If a procedure that causes pain and problems with communication, negatively affects movement and balance, has no immediate or future benefit for the animal and may lead to life-threatening complications, it is unnecessary and should not be performed.
South African Veterinary Council’s stance on tail docking
The South African Veterinary Council (SAVC) decided that as of 1 June 2008 it would no longer condone the routine tail docking of puppies for cosmetic purposes by veterinarians. Any veterinarian who docks a tail, “unless for justifiable medical reasons”, will be liable for prosecution under the Animal Protection Act No 71 of 1962. Veterinarians found guilty under the Animals Protection Act will automatically be investigated for unprofessional conduct by the SAVC under the Veterinary and Para-Veterinary Professions Act No 19 of 1982.
How can you help?
Do not buy puppies who have had their tails docked and encourage your dog club stop advocating tail docking.

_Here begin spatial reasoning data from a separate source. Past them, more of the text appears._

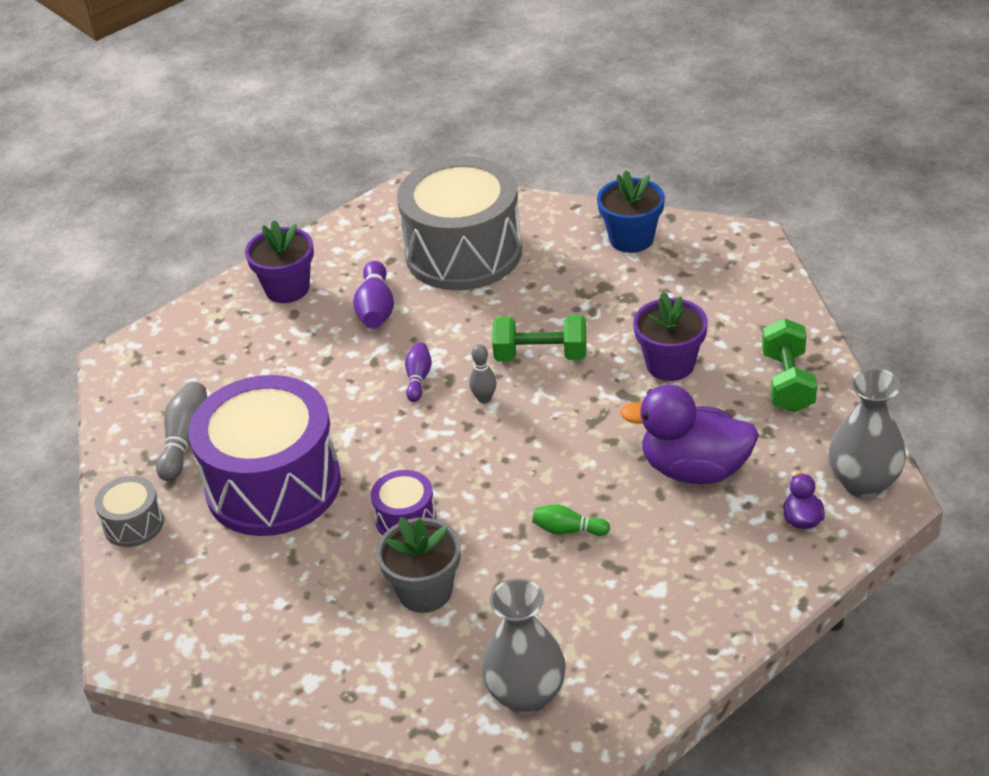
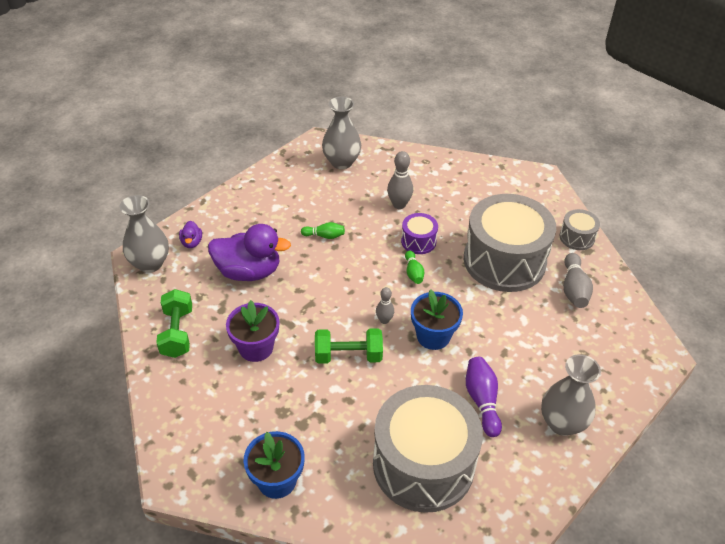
camera: 170 degrees right, 5 degrees up
(273, 485) = (504, 260): purple drum -> grey drum
(287, 288) = (562, 423): purple flower pot -> grey vase
(418, 378) = (433, 336): purple bowling pin -> blue flower pot
(425, 591) = (399, 205): grey flower pot -> grey bowling pin
(426, 466) = (413, 272): none -> green bowling pin

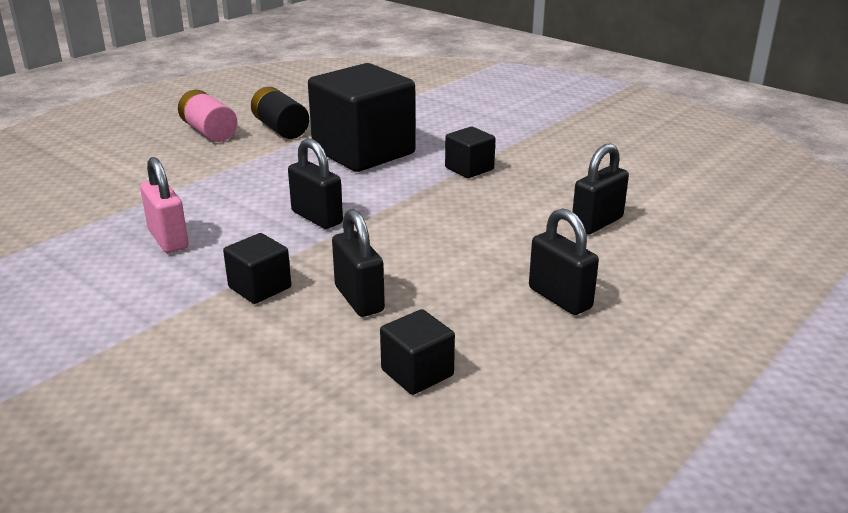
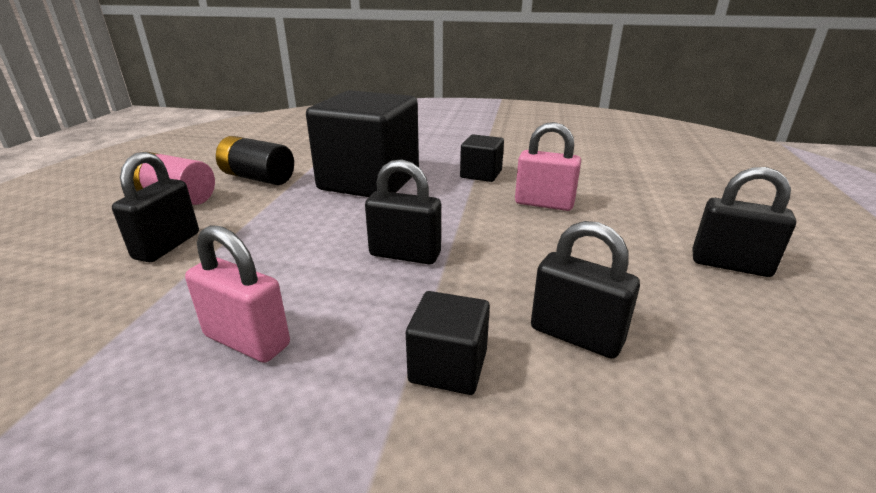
camera: 30 degrees left, 0 degrees up
(417, 373) = (774, 411): black cube -> none
(483, 209) = (544, 204): none -> pink padlock
(597, 223) = (641, 192): black padlock -> black padlock (167, 246)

It is important to note that the SPCA is opposed to private and commercial breeding of all animals for the pet trade, including indigenous wild and exotic species. The SPCA is opposed to the breeding of all animals that causes or may cause detrimental changes to an animal’s physical, physiological and psychological well-being.
The SPCA actively encourages the adoption of dogs (and other animals) from SPCAs and other responsible animal welfare organisations or shelters.
Animals need their tails!
Please do not support or condone the docking of dogs tails.
The Cape of Good Hope SPCA seized a Rottweiler puppy called Zara following a report from a private veterinarian of her Durbanville owner using a rubber band to dock her tail.